For Classification task:
Commands:
python train.py --task 'cls' --checkpoint_dir 'checkpoints_local_new' --locality --batch_size 32 --num_epochs 200
python eval_cls.py --output_dir 'output_local' --checkpoint_dir 'checkpoints_local_new/cls' --locality
Description:
Accuracy of best model: 0.976 (w/ locality) vs 0.981 (w/o locality)!! The performance actually slightly drops by using locality! Note: The model without locality was much bigger than the model with locality.
Visualization:
| Class | Chair | Lamp | Vase |
|---|---|---|---|
| W/O Locality Prediction | Chair | Chair | Lamp |
| W Locality Prediction | Lamp | Chair | Vase |
| Point Cloud | ![]() |
![]() |
![]() |
Inference:
I have added an example of where both the models are wrong (in classifying the lamp example), an example where w/o locality the model got it right (chair example) and an example where the model with locality got it right but w/o locality got it wrong (vase example). For the instances when both the model got the classification wrong, its just ebcause of the samples being too hard, to an extent wehre even humans would be unavailable to tell the differences. For the cahor example, its so flat that the model assumes its not a chair. Also the model without locality is much bigfer because at each stage im using all the points and their independent features until i pool and apply a MLP on it, wheras im pruning downsampling the number of points heirarchically in the w/ locality model, which measn that the model without with locality has a beter chance to overfit, and thats what is happening!
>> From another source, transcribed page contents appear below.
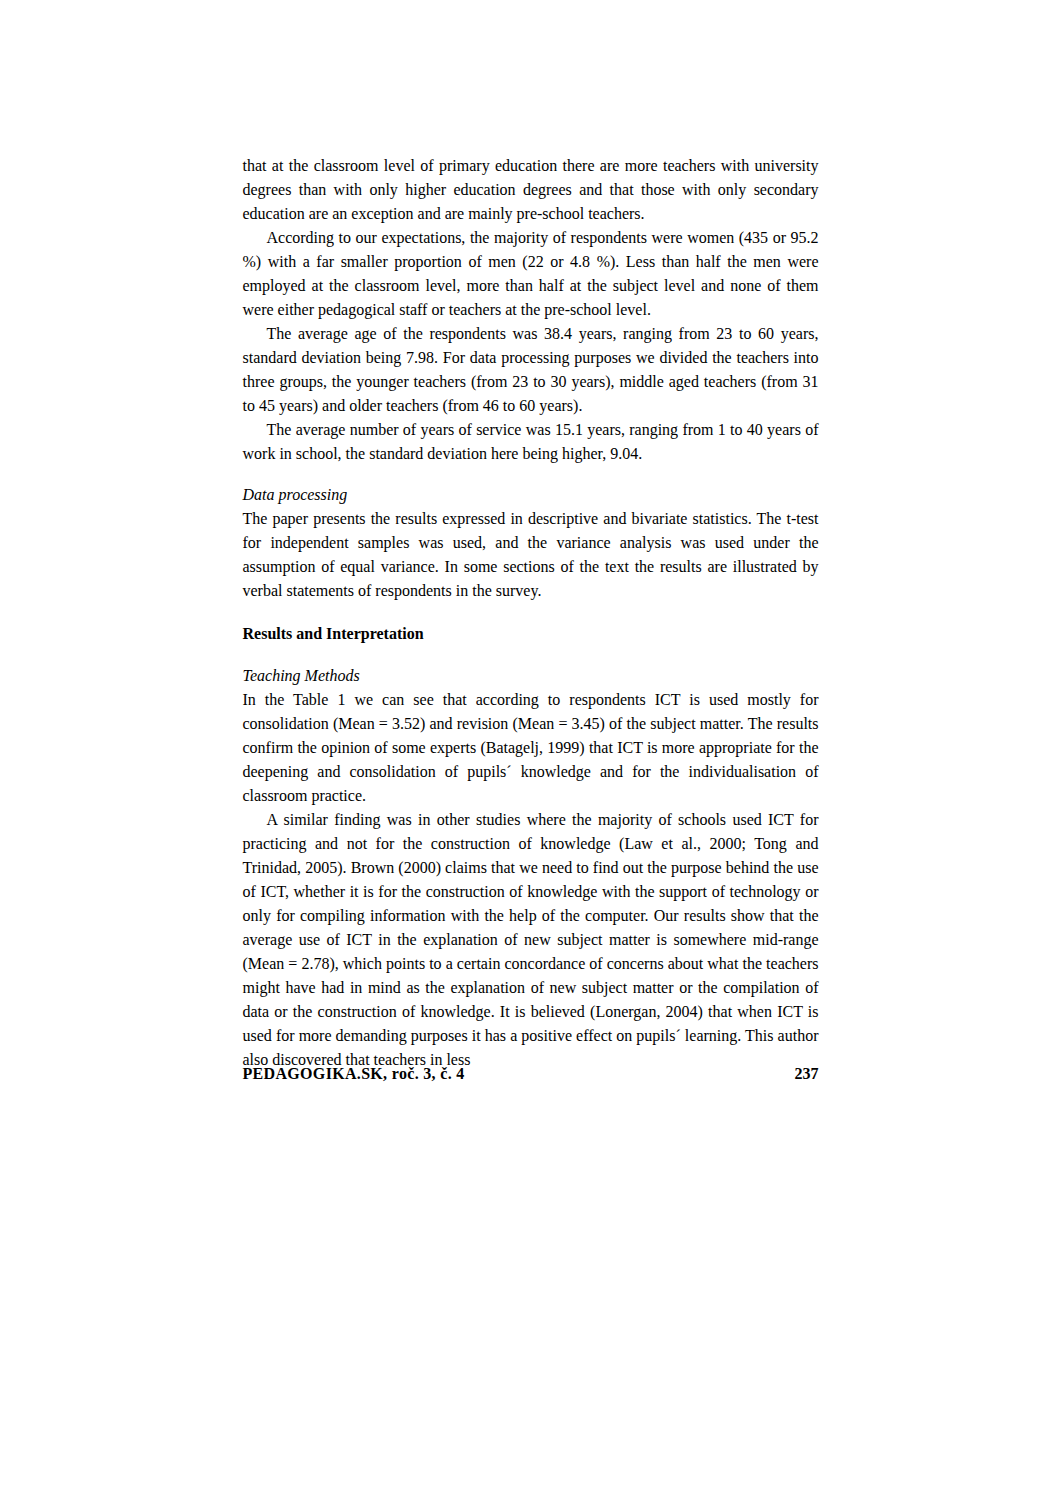that at the classroom level of primary education there are more teachers with university degrees than with only higher education degrees and that those with only secondary education are an exception and are mainly pre-school teachers.
According to our expectations, the majority of respondents were women (435 or 95.2 %) with a far smaller proportion of men (22 or 4.8 %). Less than half the men were employed at the classroom level, more than half at the subject level and none of them were either pedagogical staff or teachers at the pre-school level.
The average age of the respondents was 38.4 years, ranging from 23 to 60 years, standard deviation being 7.98. For data processing purposes we divided the teachers into three groups, the younger teachers (from 23 to 30 years), middle aged teachers (from 31 to 45 years) and older teachers (from 46 to 60 years).
The average number of years of service was 15.1 years, ranging from 1 to 40 years of work in school, the standard deviation here being higher, 9.04.
Data processing
The paper presents the results expressed in descriptive and bivariate statistics. The t-test for independent samples was used, and the variance analysis was used under the assumption of equal variance. In some sections of the text the results are illustrated by verbal statements of respondents in the survey.
Results and Interpretation
Teaching Methods
In the Table 1 we can see that according to respondents ICT is used mostly for consolidation (Mean = 3.52) and revision (Mean = 3.45) of the subject matter. The results confirm the opinion of some experts (Batagelj, 1999) that ICT is more appropriate for the deepening and consolidation of pupils´ knowledge and for the individualisation of classroom practice.
A similar finding was in other studies where the majority of schools used ICT for practicing and not for the construction of knowledge (Law et al., 2000; Tong and Trinidad, 2005). Brown (2000) claims that we need to find out the purpose behind the use of ICT, whether it is for the construction of knowledge with the support of technology or only for compiling information with the help of the computer. Our results show that the average use of ICT in the explanation of new subject matter is somewhere mid-range (Mean = 2.78), which points to a certain concordance of concerns about what the teachers might have had in mind as the explanation of new subject matter or the compilation of data or the construction of knowledge. It is believed (Lonergan, 2004) that when ICT is used for more demanding purposes it has a positive effect on pupils´ learning. This author also discovered that teachers in less
PEDAGOGIKA.SK, roč. 3, č. 4 237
Also, I feel the model with locality is able ot generalize better on fine structures, like the vase example where there the individual connected components can easily convey its a vase and not a lamp, unlike the model without locality which looks at the structure at the bottom and concludes its a lamp not a vase (this is an intuitive explanation, i have not visualised the gradcamm outputs nor the activations)
For Segmentation:
Comamnds:
python train.py --task 'seg' --checkpoint_dir 'checkpoints_local_new' --locality --batch_size 32 --num_epochs 200
python eval_seg.py --output_dir 'output_local' --checkpoint_dir 'checkpoints_local_new/seg' --locality
Description:
Accuracy of best model: 0.914 (w/ locality) vs 0.901 (w/o locality). The performance increases with locality, as expected, in comparison to classification as we segmentation is a harder task and it requires informations around where surfaces change and with locality its more informed. Note: The model without locality was much bigger than the model with locality.
Visualization:
| Ground Truth | ![]() |
![]() |
![]() |
![]() |
![]() |
|---|---|---|---|---|---|
| W/O Locality Accuracy | 0.510 | 0.622 | 0.561 | 0.625 | 0.991 |
| W/O Locality Prediction | ![]() |
![]() |
![]() |
![]() |
![]() |
| W Locality Accuracy | 0.743 | 0.681 | 0.606 | 0.455 | 0.989 |
| W Locality Prediction | ![]() |
![]() |
![]() |
![]() |
![]() |
Inference:
Keeping in mind the model with locality is much smaller than the model without it, its getting better performance in general and most samples have a bit of boost in accuracy as the model is able to segment points better at transition regions, and there is significant boosts in certain examples as in example 1 (from the left). There are however certain examples where the model does not perform as good as the model with locality in complex examples (2nd from the right). The important thing seems to be that the model’s improved predictions outweigh the decrease in performance in other predictions. however, in general, this lightweight model performs better than the default model.